Les syndicats de l'opérateur ont d'ailleurs réagi il y a quelques heures aux promesses d'Altice. Et leur avis n'est guère positif. Se disant « sceptique sur l'engagement unilatéral de Numericable », l'intersyndicale explique ainsi qu'elle n'apprécie pas les portes de sorties que s'offre l'opérateur, notamment vis-à-vis du « "revirement économique imprévisible" dont l’appréciation resterait subjective, mais aussi "la gestion des conséquences sociales par la mobilité interne et la GPEC" qui permettrait des suppressions d’emplois ».
La Gestion prévisionnelle des emplois et des compétences (GPEC) est en effet une forme de gestion des employés permettant à l'entreprise d'anticiper les futurs troubles économiques. Prévu pour éviter les restructurations, c'est-à-dire les licenciements massifs, il s'agit surtout d'un moyen de se séparer de certains salariés. Malgré ceci, les syndicats de SFR sont tout de même optimistes et prennent « acte de la capacité de Numéricable à s’engager formellement sur le volet social de son projet et s’en félicite ». Les syndicats espèrent obtenir un accord multilatéral avant la prise de décision de Vivendi le 4 avril.
Bouygues rassure SFR... mais quid de ses propres employés ?
Du côté de Bouygues, son porte-parole s'est contenté de rappeler que « Martin Bouygues a pris publiquement et par écrit des engagements auprès du ministre du Redressement productif sur le maintien de l'emploi (pas de licenciement collectif ni de plan de départs volontaires) dans le cadre de cette fusion ». Sauf que si la fusion avec Numericable implique des questions sur l'emploi, une autre problématique touche l'opérateur : la vente de certaines de ses antennes et fréquences à Free Mobile. Certes, ce dernier recrute massivement depuis quelques années et il devrait continuer de gonfler son effectif dans le futur.
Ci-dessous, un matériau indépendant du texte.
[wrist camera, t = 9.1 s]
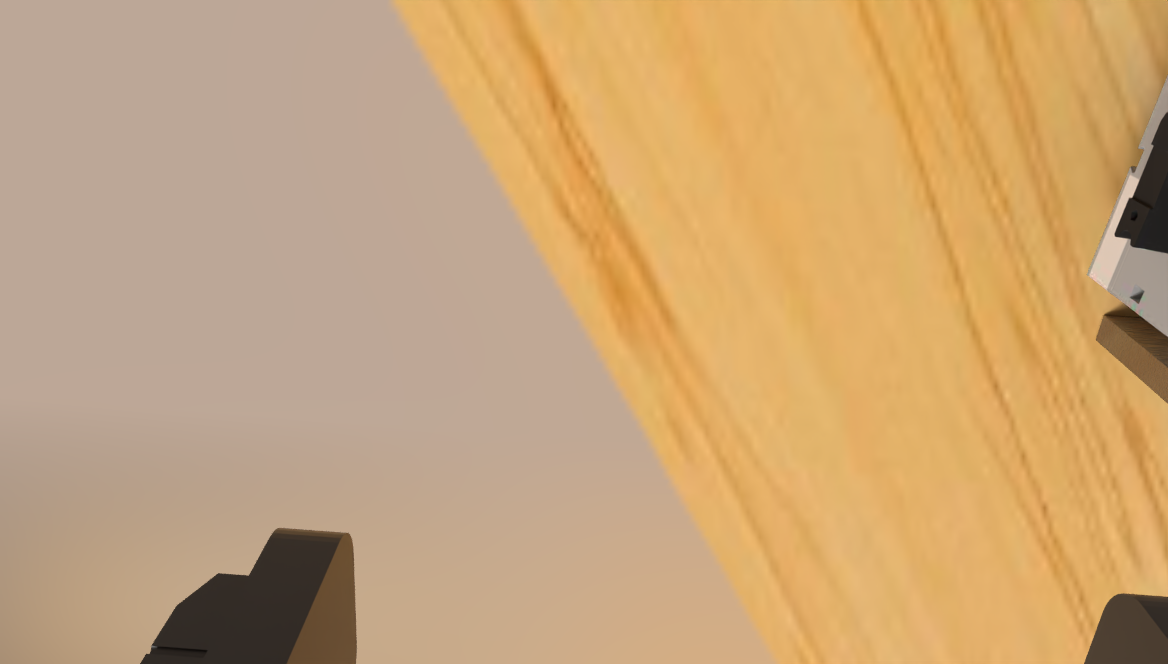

Mais cela ne suffit pas à rassurer les actuels employés de Bouygues.
« Que vont devenir les 1 300 salariés qui s'occupent du réseau et les 700 personnes de l'informatique ? » s'est ainsi demandé Azzam Ahdab, délégué central CFDT chez Bouygues Telecom. L'accord avec Free, « un grand choc » pour bien des salariés du groupe, a ainsi créé un véritable trouble auprès des employés. Free, cet ennemi à abattre, « infréquentable, devenait d'un coup un partenaire ? ». Résultat, si les syndicats de SFR demandent des garanties, certains chez Bouygues réclament aussi des engagements auprès de leur direction.